The operational challenge is that digital engagement requires infrastructure (validated platforms, help desk support, accessibility accommodations) and ongoing attention (message cadence, content relevance, response to participant feedback). Poorly executed digital engagement can feel intrusive or impersonal, potentially increasing dropout rather than reducing it.
- Platform selection: validated ePRO/eCOA and patient communication platforms with accessibility features (screen reader compatibility, multilingual support, offline functionality where relevant).
- Message cadence and content: prespecified reminder schedules; personalized content where feasible; clear escalation paths for non-response.
- Telehealth integration: defined workflows for remote visits (scheduling, consent for recording if applicable, documentation, safety escalation).
- Help desk support: accessible support for technical issues, with defined response times and escalation to site coordinators for clinical questions.
- Retention monitoring: dashboards tracking visit completion, ePRO compliance, and engagement metrics; predefined thresholds for coordinator outreach.
- Participant feedback loop: mechanism for participants to report burden concerns or technical issues, with documented response and protocol amendment pathways if patterns emerge.
17.6 Metrics and Monitoring
Effective recruitment management requires close attention to metrics, summarized in Table 17.2.
| Metric | Definition | Target | Action if Below Target |
|---|---|---|---|
| Screening Rate | Patients screened per site per week | Protocol-specific | Increase outreach; Boost advertising |
| Screen Failure Rate | % screened who are ineligible | <50% | Review eligibility criteria; Improve pre-screening |
| Enrollment Rate | Patients enrolled per site per month | 2-4 typically | Additional training; Site support; Consider closing site |
| Retention Rate | % enrolled completing study | >85% | Reduce protocol burden; Improve patient engagement |
| Time to First Patient | Days from site activation to first enrollment | <30 days | Expedite startup; Ensure materials available |
Clinical teams must monitor these metrics continuously to identify emerging enrollment problems.

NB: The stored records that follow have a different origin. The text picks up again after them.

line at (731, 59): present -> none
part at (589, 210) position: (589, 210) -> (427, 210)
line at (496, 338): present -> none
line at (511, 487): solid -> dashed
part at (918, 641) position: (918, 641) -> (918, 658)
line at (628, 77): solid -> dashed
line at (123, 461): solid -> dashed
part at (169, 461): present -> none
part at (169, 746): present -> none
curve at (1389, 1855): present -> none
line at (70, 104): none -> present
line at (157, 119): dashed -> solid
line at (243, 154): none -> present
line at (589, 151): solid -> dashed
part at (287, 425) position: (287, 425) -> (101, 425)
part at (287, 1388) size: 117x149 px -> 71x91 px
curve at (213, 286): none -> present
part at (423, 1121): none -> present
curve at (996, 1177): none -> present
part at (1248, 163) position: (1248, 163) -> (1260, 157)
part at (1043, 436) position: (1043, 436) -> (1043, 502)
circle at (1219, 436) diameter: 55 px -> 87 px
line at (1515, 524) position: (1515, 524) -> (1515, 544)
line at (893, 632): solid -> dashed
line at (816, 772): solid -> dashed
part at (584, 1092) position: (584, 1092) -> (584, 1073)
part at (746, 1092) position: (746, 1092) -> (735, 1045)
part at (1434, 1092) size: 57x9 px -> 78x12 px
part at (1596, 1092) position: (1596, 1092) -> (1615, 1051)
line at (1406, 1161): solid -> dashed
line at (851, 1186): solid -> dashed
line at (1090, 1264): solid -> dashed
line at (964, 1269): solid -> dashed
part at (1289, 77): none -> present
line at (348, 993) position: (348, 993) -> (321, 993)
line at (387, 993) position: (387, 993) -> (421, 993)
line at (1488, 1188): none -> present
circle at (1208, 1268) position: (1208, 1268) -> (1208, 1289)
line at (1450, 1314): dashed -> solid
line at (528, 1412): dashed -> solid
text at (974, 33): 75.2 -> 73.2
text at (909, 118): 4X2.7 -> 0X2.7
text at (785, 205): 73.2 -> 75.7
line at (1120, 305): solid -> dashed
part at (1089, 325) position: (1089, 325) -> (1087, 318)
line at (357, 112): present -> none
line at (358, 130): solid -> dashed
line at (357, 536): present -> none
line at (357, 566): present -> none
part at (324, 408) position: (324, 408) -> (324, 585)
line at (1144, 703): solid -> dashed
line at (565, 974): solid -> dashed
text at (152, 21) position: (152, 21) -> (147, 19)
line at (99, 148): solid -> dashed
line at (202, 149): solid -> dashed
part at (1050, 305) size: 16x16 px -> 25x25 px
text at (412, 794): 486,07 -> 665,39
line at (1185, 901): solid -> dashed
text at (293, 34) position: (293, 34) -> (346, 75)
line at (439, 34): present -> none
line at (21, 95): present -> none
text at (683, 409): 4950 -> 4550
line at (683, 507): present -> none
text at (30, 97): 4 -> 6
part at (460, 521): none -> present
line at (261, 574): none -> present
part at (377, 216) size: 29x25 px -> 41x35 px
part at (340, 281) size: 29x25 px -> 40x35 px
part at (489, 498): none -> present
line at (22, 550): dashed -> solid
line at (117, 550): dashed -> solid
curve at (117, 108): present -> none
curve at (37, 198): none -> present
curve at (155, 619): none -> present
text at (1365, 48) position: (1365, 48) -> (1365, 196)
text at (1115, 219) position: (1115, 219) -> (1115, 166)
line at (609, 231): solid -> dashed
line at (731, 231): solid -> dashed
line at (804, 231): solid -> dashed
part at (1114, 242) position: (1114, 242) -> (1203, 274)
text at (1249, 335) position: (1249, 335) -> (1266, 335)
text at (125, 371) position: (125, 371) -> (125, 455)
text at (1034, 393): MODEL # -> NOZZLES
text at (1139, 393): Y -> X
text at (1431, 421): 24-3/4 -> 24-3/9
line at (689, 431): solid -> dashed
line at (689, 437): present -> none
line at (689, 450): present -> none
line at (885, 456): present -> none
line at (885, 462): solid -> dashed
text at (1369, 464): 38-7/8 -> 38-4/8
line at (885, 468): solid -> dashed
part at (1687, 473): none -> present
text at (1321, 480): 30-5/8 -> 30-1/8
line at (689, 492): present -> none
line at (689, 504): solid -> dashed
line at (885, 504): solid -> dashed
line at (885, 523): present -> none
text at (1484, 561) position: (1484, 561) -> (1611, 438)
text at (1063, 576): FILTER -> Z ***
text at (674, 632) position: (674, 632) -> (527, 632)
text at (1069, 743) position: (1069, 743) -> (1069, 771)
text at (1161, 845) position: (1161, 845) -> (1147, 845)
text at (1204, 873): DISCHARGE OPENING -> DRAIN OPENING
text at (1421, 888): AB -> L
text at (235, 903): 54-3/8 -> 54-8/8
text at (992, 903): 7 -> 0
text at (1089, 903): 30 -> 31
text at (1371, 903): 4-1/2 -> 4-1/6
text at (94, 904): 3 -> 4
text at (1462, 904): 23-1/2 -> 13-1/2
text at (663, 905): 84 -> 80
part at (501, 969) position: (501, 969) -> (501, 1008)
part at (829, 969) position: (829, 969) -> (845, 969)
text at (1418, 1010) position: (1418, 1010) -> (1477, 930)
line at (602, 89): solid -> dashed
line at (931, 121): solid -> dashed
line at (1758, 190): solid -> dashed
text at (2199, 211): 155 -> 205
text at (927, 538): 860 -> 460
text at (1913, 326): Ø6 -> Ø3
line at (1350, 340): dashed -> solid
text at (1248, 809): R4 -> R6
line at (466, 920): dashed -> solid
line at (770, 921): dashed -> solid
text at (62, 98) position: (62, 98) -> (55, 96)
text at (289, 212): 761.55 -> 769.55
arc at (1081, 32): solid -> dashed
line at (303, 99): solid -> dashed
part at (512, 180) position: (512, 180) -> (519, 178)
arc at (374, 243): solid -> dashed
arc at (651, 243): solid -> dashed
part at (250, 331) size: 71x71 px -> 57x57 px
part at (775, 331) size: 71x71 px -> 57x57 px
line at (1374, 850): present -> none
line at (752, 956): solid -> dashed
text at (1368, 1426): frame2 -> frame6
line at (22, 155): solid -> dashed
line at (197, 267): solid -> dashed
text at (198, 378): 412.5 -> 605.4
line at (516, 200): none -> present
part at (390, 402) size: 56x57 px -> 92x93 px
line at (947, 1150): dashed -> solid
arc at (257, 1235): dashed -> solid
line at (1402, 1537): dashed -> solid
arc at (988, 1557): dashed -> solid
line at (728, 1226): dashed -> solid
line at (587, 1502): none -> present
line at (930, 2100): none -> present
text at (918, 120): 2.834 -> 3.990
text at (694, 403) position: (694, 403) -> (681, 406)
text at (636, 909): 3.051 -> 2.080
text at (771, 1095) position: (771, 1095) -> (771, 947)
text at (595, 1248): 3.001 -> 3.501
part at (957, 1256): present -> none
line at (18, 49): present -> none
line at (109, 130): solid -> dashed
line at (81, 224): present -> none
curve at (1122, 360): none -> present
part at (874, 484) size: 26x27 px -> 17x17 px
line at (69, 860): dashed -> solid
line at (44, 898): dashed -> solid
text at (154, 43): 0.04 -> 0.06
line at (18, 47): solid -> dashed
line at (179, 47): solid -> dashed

Low screening rates often indicate a need for broader outreach or increased advertising, while high screen-failure rates may suggest that eligibility criteria are overly restrictive or that pre-screening processes need refinement. Similarly, poor enrollment and retention rates should prompt a review of the protocol’s practical burden on patients and a potential investigation into site-level training or engagement strategies.
These metrics should be monitored continuously, and enrollment should be compared against projections. Early identification of recruitment problems allows for course correction before delays become severe.